You are aware of only one unrest;
Oh, never learn to know the other!
Two souls, alas, are dwelling in my breast,
And one is striving to forsake its brother.
Unto the world in grossly loving zest,
With clinging tendrils, one adheres;
The other rises forcibly in quest
Of rarefied ancestral spheres.
If there be spirits in the air
That hold their sway between the earth and sky,
Descend out of the golden vapors there
And sweep me into iridescent life.
Oh, came a magic cloak into my hands
To carry me to distant lands,
I should not trade it for the choicest gown,
Nor for the cloak and garments of the crown.”
The building of the Vladikavkaz Lutheran Church (now the North Ossetian State Academic Philharmonic - a branch of the Mariinsky Theater), built at the initiative and with donations of representatives of the German community of Ossetia in 1911, became for its parishioners and all German colonists a center of attraction and a real, visible embodiment of their nostalgic thoughts about a distant homeland. The Gothic building of the church directed towards the sky is like a finger pointing to the sky.
It was these heavens that overshadowed the inhabitants of Michelsdorf, Gradenburg, Waldheim, Emmaus and other German farms and settlements located in the vicinity of Vladikavkaz. It was to them that they turned in prayer, for where, if not in heaven, is the celestial throne found?
The descent of this heaven into the building of the church will become a simple and majestic act of perpetuating the memory of these people who lived, worked and continue to live and work for the benefit of their new homeland.
Photographing the sky above the former German settlements in North Ossetia, I will collect a kind of catalog, a kind of attributed "cloudy" or "heavenly" atlas documenting something elusive and illusory, akin to nostalgia, hope and historical memory.
These photographs are further transferred on flags, or rather flag fabric by special printing. The flags, planted on shafts, are placed in the building of the church, in its prayer hall, which is now the concert hall of the Philharmonic.
The tradition of placing flags and colors in Gothic castles and cathedrals has a long history associated with the perpetuation and exaltation of the glory of orders of knights and nobility, clans and families.

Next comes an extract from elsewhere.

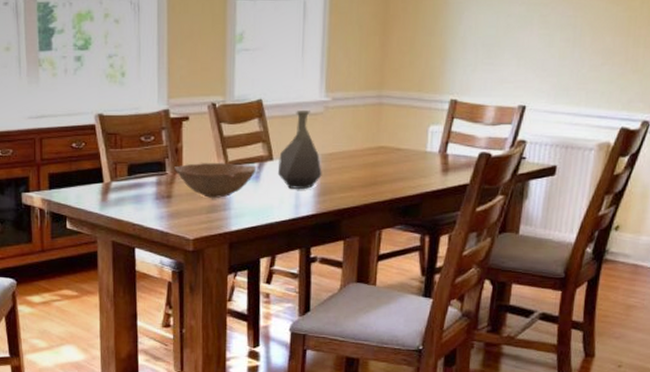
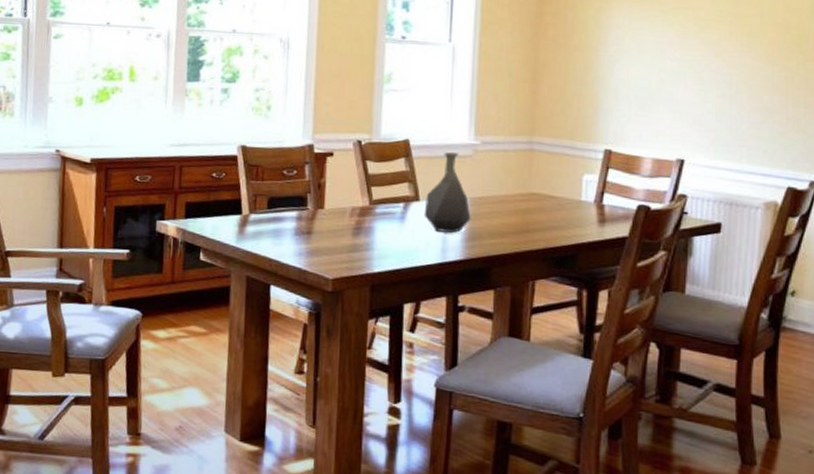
bowl: present [174,163,256,198] -> none [316,200,401,237]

Placing flags in the building of a former German church, on the one hand, we follow the cultural tradition, and on the other, we minimize social tension, possible antipathy and alertness to historically and socially mediated symbolism.
This becomes real due to the fact that flags depict... not symbols and not emblems or signs, not bright "speaking" colors or their combinations, nothing that can evoke associations, awaken lofty patriotic feelings and emotions. No, something completely opposite - traces of an escaping era, echoes of memory, unsteady, but at the same time eternal as time proper.

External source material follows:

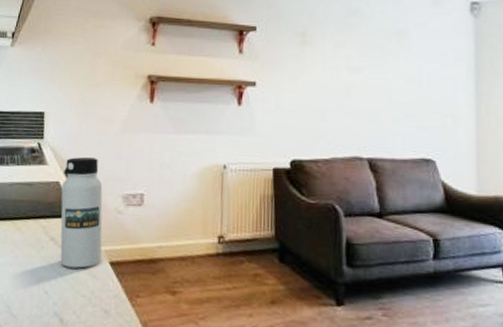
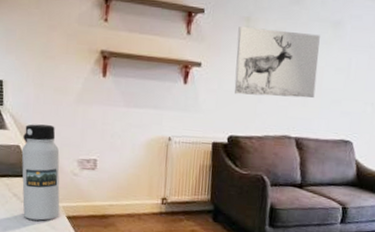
wall art: none [293,42,385,114] -> present [234,27,320,98]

Heaven and clouds are like music. They float above our heads and echo the melodic pattern and rhythm. And the music that is born is carried away to the sky, as if it had come from there one day and returns back.
My proposal suggests two options for placing flags in the space of the former prayer hall of the church.
In the first case, they are located in the walls between the lancet windows under the lamps. The flagpoles are mounted on special brackets at an angle of 45 degrees to the wall.
In the second case, the flags are fixed on the wooden beams of the hall's floors and hang freely over the space.
In both cases, the slightest swaying of the wind, the movement of air in the hall will affect the behavior of the panels, whose light swaying can only enhance the meditative and romantic atmosphere created in the hall by the very presence of large sky fragments.
In case of the first option of flags installation, special brackets are selected (or made) that are stylistically consistent with the general architectural and decorative structure of the building.